→ WHAT TO WORK ON
Pull out every line with the word "features" from the entries below.
*** Begin section ***
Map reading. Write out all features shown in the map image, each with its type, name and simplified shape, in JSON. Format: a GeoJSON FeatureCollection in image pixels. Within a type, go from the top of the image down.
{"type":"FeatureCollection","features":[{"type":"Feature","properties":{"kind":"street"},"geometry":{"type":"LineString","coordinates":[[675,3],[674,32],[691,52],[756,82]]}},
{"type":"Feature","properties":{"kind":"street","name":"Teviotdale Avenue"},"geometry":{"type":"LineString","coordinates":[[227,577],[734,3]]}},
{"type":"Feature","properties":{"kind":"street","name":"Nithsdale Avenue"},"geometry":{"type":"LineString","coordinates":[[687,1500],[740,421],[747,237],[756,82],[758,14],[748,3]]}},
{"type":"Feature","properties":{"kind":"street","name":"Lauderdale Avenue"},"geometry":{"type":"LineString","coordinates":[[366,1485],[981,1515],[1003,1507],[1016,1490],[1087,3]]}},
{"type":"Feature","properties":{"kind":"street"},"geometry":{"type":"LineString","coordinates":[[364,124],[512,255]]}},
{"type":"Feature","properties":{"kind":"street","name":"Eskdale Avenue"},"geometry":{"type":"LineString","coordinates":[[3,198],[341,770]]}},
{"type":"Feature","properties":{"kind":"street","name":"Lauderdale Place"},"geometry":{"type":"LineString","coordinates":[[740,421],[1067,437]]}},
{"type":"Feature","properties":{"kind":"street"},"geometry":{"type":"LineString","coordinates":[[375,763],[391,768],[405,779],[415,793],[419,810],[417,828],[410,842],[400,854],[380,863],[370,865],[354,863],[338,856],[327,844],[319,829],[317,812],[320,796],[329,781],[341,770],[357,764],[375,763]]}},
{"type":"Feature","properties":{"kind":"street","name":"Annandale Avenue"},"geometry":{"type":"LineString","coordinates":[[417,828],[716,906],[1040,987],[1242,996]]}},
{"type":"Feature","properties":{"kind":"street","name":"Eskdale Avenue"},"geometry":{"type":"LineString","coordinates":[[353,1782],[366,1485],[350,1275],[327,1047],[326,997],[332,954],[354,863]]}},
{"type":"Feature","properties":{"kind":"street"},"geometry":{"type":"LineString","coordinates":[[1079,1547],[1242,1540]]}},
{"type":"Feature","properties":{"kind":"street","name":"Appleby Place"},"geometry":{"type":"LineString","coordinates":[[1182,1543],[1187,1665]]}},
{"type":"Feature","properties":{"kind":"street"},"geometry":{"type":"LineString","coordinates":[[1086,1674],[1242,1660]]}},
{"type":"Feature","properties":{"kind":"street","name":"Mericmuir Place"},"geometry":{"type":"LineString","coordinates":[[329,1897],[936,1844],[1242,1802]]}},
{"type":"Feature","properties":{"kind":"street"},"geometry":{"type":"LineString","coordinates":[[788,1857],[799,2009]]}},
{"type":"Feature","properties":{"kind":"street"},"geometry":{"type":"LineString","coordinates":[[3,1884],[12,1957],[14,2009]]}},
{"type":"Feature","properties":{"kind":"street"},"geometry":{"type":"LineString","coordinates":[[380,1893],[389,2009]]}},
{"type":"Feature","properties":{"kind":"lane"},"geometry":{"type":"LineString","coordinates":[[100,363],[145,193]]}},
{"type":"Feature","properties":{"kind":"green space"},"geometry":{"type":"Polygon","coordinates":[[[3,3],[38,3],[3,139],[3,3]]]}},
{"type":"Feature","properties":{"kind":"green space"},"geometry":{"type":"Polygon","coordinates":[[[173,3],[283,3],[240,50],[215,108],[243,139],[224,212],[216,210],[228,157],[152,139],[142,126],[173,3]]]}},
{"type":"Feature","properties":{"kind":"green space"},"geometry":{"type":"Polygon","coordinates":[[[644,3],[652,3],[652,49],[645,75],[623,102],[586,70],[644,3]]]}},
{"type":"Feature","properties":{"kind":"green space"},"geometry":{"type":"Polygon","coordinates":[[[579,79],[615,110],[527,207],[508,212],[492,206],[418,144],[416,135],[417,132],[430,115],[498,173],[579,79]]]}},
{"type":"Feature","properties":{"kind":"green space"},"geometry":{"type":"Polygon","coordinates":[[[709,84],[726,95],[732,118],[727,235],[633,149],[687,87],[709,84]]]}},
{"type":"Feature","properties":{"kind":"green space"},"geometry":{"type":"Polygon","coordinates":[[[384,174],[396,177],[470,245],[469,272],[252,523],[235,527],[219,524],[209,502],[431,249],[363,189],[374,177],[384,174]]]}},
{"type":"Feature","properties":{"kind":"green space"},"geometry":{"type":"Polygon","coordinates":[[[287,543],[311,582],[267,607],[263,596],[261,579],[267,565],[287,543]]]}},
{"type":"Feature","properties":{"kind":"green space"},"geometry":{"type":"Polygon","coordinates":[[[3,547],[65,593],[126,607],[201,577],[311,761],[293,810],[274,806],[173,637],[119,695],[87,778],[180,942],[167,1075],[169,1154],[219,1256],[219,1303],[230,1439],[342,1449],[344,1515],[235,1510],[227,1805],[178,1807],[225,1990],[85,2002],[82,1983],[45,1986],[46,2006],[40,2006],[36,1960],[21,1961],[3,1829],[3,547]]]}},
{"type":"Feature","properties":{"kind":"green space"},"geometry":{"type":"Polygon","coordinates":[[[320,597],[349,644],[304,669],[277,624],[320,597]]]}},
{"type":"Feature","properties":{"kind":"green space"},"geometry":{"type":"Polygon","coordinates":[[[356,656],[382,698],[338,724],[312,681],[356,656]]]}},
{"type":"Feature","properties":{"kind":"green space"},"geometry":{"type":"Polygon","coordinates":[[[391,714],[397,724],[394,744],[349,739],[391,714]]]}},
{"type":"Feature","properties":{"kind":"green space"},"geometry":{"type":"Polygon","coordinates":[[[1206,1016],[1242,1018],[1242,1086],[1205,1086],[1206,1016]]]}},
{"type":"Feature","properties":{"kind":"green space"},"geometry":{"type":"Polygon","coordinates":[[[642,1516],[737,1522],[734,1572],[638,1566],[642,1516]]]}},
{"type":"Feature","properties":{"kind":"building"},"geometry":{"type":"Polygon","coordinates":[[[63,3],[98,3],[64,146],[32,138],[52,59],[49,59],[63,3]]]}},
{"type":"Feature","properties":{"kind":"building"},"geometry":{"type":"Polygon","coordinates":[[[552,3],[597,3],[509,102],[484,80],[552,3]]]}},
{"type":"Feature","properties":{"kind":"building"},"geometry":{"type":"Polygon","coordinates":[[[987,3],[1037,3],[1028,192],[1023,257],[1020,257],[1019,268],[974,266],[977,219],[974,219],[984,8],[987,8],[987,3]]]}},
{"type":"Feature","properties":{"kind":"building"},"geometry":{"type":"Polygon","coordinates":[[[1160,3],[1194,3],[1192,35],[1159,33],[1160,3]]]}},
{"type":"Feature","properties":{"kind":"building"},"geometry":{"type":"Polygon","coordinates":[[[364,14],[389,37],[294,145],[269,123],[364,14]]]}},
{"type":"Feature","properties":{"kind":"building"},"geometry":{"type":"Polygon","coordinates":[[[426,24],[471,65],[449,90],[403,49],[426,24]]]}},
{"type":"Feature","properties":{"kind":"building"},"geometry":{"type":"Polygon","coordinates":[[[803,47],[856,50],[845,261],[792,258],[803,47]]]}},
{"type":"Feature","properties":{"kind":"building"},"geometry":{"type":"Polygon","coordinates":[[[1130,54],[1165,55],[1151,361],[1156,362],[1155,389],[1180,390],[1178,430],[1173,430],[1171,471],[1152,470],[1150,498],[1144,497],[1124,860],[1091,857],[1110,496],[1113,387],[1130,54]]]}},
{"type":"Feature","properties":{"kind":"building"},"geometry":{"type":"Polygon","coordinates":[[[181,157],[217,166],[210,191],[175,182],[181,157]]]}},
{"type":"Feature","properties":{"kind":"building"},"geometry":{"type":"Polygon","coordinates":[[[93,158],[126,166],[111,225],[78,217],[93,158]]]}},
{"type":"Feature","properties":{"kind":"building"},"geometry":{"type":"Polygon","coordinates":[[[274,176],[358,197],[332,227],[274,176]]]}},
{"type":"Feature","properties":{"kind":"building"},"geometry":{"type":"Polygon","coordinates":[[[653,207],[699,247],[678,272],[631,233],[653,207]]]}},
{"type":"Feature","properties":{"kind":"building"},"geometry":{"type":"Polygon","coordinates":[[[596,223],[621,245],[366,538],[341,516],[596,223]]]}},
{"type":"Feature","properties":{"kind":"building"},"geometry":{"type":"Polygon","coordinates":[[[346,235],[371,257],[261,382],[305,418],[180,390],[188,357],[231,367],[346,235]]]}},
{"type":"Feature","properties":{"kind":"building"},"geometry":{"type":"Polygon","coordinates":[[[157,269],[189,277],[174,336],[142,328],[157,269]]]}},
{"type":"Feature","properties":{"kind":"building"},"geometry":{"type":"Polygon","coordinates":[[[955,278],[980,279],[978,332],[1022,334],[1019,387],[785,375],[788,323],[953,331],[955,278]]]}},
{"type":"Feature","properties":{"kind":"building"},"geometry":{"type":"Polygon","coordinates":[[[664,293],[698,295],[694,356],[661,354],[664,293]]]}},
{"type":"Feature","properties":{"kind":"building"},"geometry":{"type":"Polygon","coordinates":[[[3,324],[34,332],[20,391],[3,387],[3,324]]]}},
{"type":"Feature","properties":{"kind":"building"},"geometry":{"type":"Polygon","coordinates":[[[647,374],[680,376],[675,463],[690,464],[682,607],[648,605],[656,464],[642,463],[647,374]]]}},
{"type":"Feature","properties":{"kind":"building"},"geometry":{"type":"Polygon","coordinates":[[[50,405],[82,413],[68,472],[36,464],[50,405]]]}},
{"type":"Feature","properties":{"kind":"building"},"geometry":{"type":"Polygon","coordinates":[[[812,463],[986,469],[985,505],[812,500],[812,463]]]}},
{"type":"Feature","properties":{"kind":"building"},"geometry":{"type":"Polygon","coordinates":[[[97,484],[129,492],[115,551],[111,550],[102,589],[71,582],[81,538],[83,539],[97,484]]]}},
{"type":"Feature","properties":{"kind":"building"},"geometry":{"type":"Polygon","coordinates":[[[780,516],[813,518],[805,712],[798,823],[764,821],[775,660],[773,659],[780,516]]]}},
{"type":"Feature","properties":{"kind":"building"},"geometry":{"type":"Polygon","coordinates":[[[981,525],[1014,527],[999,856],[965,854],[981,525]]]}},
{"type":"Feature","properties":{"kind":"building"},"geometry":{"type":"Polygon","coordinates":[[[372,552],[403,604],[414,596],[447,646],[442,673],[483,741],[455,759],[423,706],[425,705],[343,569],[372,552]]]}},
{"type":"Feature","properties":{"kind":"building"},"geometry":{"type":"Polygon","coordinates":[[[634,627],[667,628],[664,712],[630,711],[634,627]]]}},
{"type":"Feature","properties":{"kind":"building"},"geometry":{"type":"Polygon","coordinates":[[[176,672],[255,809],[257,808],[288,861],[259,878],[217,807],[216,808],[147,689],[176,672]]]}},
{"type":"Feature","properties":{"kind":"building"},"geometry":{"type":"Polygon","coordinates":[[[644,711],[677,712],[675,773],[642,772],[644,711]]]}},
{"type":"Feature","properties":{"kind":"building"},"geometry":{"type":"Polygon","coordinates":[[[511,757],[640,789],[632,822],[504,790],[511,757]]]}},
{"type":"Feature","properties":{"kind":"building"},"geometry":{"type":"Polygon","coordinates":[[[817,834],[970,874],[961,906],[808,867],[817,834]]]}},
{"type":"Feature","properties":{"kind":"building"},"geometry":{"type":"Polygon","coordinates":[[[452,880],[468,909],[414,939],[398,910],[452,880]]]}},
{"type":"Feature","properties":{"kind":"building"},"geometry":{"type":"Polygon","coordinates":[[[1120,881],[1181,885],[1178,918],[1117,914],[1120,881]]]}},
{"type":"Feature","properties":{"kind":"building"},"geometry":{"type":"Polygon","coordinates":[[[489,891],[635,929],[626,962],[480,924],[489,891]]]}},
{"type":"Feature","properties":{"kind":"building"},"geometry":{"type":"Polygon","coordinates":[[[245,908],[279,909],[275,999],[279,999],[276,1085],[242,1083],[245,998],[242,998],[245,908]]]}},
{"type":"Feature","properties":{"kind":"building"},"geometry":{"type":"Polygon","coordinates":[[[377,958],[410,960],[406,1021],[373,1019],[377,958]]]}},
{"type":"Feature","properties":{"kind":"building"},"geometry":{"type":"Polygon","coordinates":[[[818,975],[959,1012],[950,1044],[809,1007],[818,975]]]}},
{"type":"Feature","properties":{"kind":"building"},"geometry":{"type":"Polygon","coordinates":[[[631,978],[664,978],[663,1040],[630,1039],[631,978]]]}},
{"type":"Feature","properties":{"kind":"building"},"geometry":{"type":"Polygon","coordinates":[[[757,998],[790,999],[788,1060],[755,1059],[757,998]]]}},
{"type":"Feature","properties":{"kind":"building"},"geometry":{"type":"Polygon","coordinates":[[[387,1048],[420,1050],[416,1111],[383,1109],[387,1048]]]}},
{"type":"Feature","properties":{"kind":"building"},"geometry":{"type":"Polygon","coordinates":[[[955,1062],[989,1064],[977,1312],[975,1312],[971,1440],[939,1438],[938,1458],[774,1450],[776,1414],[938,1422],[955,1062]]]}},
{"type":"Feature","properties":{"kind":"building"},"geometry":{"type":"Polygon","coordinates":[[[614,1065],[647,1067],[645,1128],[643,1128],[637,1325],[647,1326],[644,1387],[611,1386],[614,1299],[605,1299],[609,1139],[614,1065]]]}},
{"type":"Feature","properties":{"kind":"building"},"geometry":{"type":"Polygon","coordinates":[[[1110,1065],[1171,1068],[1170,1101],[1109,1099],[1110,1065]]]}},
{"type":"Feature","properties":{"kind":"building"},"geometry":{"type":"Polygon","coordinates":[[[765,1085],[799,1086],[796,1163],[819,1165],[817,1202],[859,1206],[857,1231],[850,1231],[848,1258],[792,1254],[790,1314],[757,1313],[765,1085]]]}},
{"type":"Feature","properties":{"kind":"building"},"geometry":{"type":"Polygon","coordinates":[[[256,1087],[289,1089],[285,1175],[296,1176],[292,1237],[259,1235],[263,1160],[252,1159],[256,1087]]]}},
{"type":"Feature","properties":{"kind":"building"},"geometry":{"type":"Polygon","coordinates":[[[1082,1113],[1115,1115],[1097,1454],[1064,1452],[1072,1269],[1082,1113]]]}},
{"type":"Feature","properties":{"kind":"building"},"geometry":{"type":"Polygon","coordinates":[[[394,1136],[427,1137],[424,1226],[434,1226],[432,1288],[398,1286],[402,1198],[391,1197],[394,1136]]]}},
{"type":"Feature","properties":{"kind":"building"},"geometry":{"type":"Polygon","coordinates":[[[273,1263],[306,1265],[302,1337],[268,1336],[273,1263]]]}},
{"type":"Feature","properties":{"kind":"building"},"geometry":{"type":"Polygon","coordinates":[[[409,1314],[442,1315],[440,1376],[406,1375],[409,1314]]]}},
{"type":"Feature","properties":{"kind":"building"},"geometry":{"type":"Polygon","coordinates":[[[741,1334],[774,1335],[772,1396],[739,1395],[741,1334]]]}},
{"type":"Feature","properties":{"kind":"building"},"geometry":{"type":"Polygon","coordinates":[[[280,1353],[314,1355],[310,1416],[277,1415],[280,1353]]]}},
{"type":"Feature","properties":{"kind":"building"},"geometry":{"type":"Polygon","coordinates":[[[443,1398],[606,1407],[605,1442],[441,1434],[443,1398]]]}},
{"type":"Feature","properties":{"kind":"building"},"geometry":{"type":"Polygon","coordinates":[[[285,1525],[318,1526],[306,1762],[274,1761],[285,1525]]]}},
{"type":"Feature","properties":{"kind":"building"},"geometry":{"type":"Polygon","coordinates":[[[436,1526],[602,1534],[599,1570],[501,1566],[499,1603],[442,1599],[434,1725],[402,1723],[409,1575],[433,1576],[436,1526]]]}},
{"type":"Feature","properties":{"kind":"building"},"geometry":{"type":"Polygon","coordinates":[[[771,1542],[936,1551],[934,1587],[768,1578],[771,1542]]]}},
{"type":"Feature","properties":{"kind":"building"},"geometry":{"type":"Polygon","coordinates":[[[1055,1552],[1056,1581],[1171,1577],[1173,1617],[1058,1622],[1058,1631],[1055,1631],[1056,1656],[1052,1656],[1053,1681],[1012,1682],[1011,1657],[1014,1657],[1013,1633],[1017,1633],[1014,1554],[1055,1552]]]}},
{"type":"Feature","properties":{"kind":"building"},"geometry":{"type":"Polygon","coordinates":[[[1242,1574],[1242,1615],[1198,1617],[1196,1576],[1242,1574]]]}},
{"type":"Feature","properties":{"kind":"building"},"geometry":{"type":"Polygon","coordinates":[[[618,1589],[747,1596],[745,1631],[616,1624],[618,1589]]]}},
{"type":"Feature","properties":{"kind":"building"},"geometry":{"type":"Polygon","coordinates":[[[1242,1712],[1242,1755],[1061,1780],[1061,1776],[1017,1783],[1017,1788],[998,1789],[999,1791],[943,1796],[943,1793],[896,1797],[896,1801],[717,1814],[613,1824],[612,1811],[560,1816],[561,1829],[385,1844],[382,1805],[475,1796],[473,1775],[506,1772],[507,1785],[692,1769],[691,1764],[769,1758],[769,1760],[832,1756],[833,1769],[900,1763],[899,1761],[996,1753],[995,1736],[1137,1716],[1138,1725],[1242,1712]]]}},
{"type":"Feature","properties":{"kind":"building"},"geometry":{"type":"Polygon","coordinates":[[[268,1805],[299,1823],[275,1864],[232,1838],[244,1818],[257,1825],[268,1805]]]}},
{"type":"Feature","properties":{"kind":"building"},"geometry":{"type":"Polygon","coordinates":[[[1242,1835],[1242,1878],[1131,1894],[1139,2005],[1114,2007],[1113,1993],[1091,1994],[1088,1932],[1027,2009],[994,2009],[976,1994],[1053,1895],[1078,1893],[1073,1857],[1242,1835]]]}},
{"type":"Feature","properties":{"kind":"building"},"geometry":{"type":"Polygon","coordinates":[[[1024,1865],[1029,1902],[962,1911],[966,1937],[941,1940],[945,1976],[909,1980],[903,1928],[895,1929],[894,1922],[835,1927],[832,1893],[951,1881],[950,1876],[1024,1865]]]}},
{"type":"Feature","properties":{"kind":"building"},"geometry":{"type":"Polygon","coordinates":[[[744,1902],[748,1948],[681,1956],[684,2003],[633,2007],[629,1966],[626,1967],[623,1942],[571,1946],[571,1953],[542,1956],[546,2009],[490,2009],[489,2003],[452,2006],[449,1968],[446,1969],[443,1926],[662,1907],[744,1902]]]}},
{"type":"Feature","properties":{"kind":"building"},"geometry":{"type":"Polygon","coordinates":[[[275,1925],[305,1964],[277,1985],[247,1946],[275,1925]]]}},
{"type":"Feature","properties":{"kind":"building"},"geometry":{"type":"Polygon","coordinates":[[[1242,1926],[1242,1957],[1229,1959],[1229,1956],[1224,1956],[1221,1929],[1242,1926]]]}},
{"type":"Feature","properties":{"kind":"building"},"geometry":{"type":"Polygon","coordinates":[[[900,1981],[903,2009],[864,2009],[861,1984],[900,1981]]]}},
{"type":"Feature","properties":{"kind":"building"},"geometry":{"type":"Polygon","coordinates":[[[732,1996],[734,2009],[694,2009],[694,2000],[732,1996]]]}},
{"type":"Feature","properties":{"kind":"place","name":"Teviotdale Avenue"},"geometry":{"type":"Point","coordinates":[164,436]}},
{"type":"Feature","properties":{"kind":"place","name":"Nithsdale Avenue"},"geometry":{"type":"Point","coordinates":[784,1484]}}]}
*** End section ***
→ YOUR RESPONSE
Map reading. Write out all features shown in the map image, each with its type, name and simplified shape, in JSON. Format: a GeoJSON FeatureCollection in image pixels. Within a type, go from the top of the image down.
{"type":"FeatureCollection","features":[{"type":"Feature","properties":{"kind":"street"},"geometry":{"type":"LineString","coordinates":[[675,3],[674,32],[691,52],[756,82]]}},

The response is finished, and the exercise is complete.